Rendered chart images:
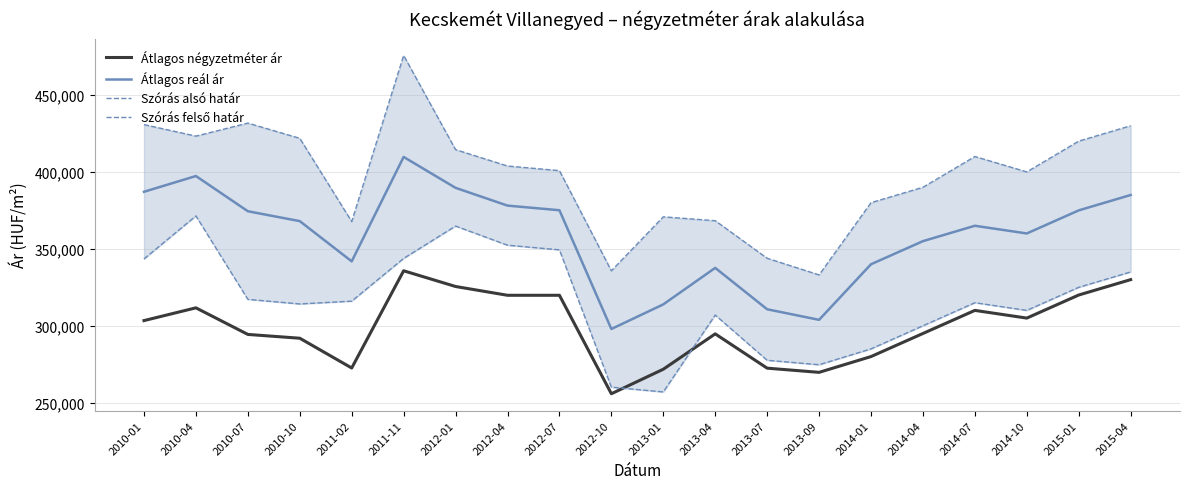

Where does the Szórás felső határ series first go above 403833?

2010-01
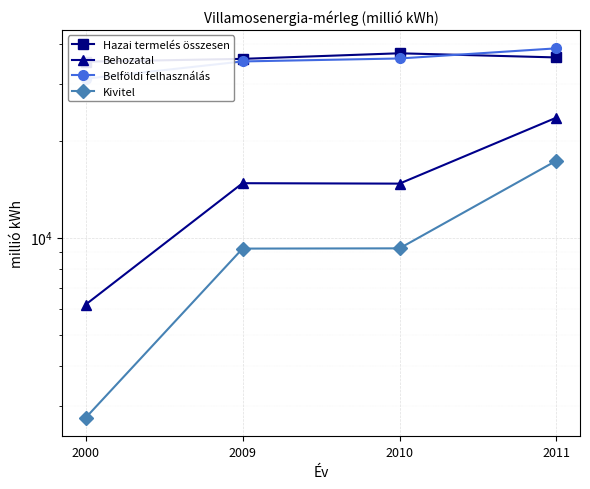

Read the Belföldi felhasználás value at 2009, to the nearest 10.

35250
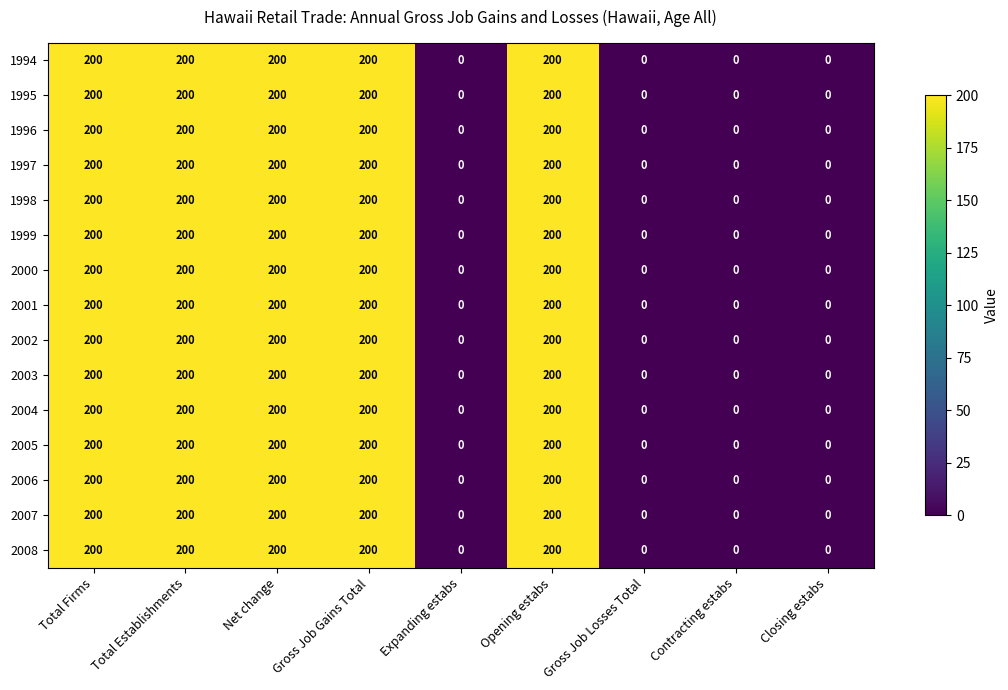

What is the difference between the maximum and minimum values in the 2003 series?

200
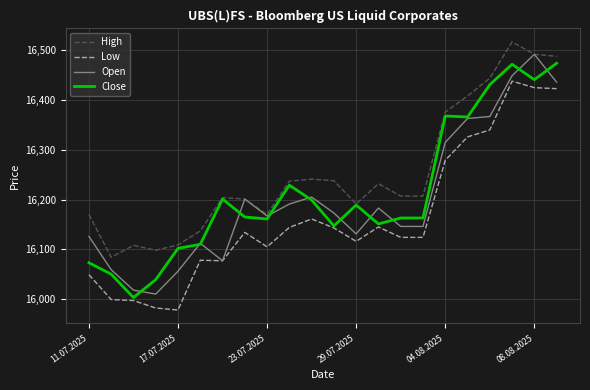

What is the smallest value displayed?

15978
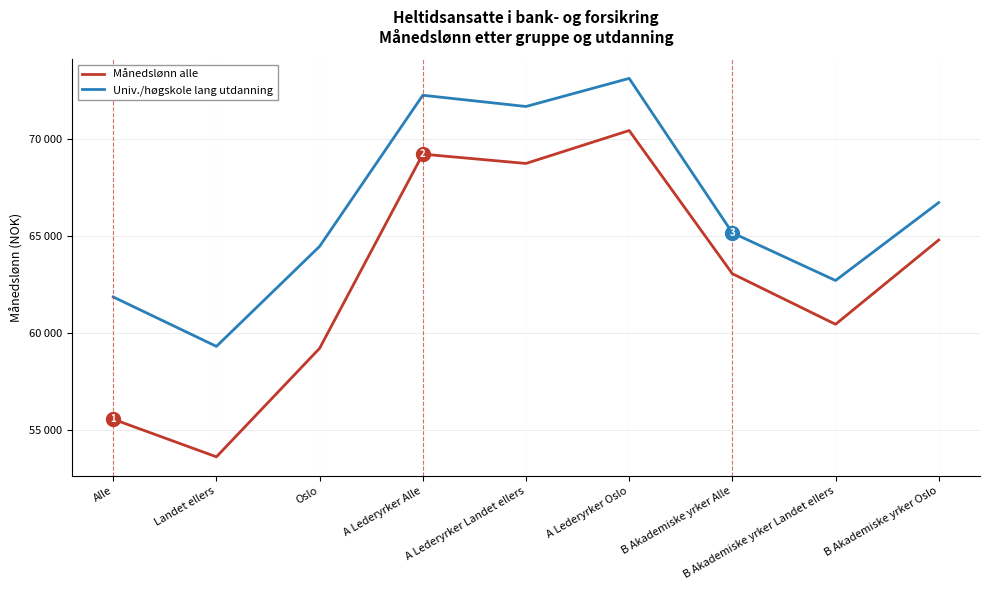

Does the chart display data point markers on the line(s)?

No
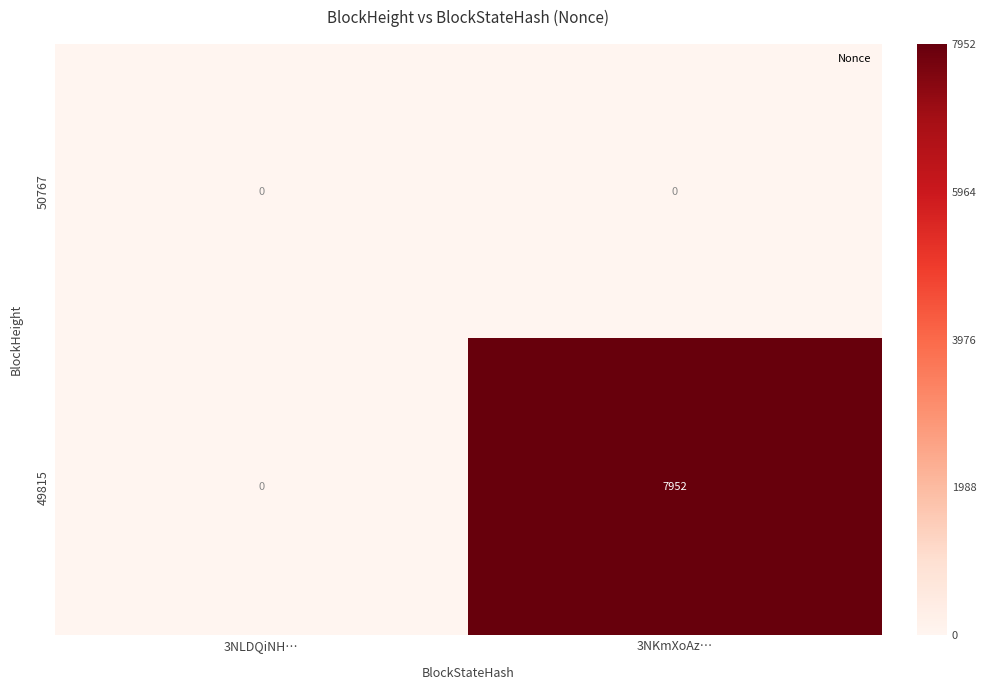

What is the total value across all series at 3NKmXoAz…?

7952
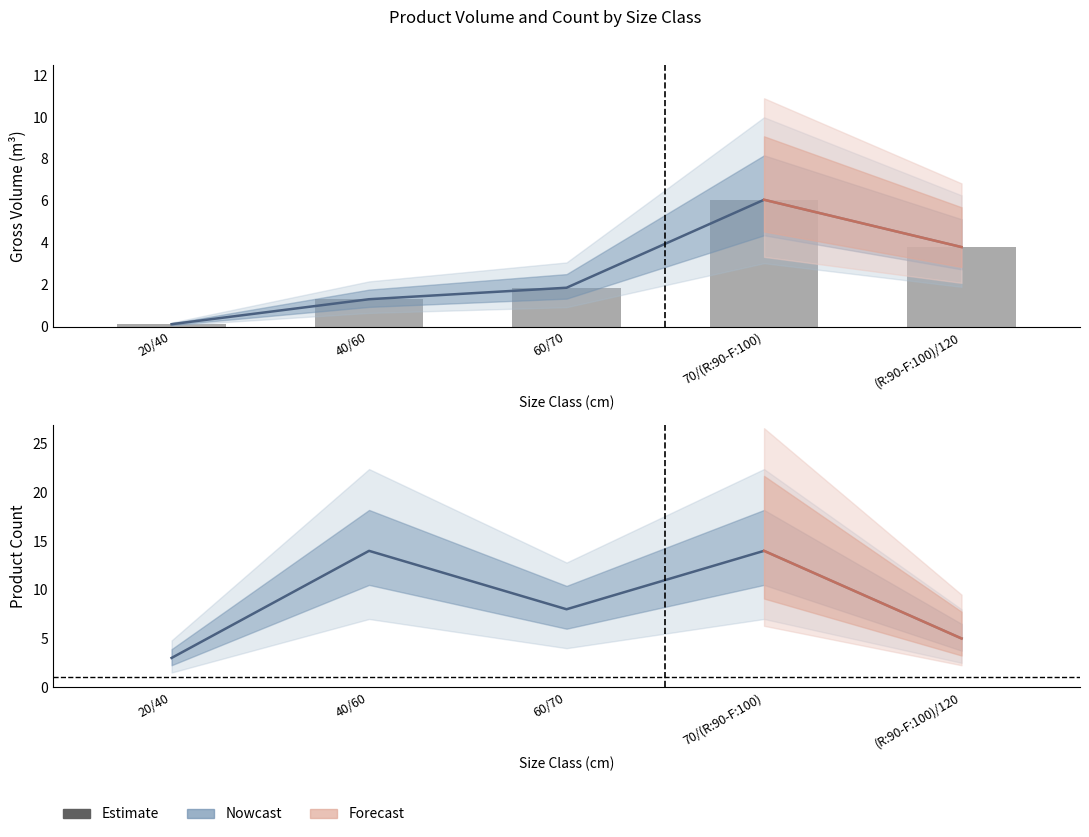

What is the sum of the values at 40/60 and 20/40?

17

Exercise:
Find every line in the records that contains the word "What", and copy each of those lines.

Solution for this exercise:
What is the difference between the maximum and minimum values in the 2003 series?
What is the smallest value displayed?
What is the total value across all series at 3NKmXoAz…?
What is the sum of the values at 40/60 and 20/40?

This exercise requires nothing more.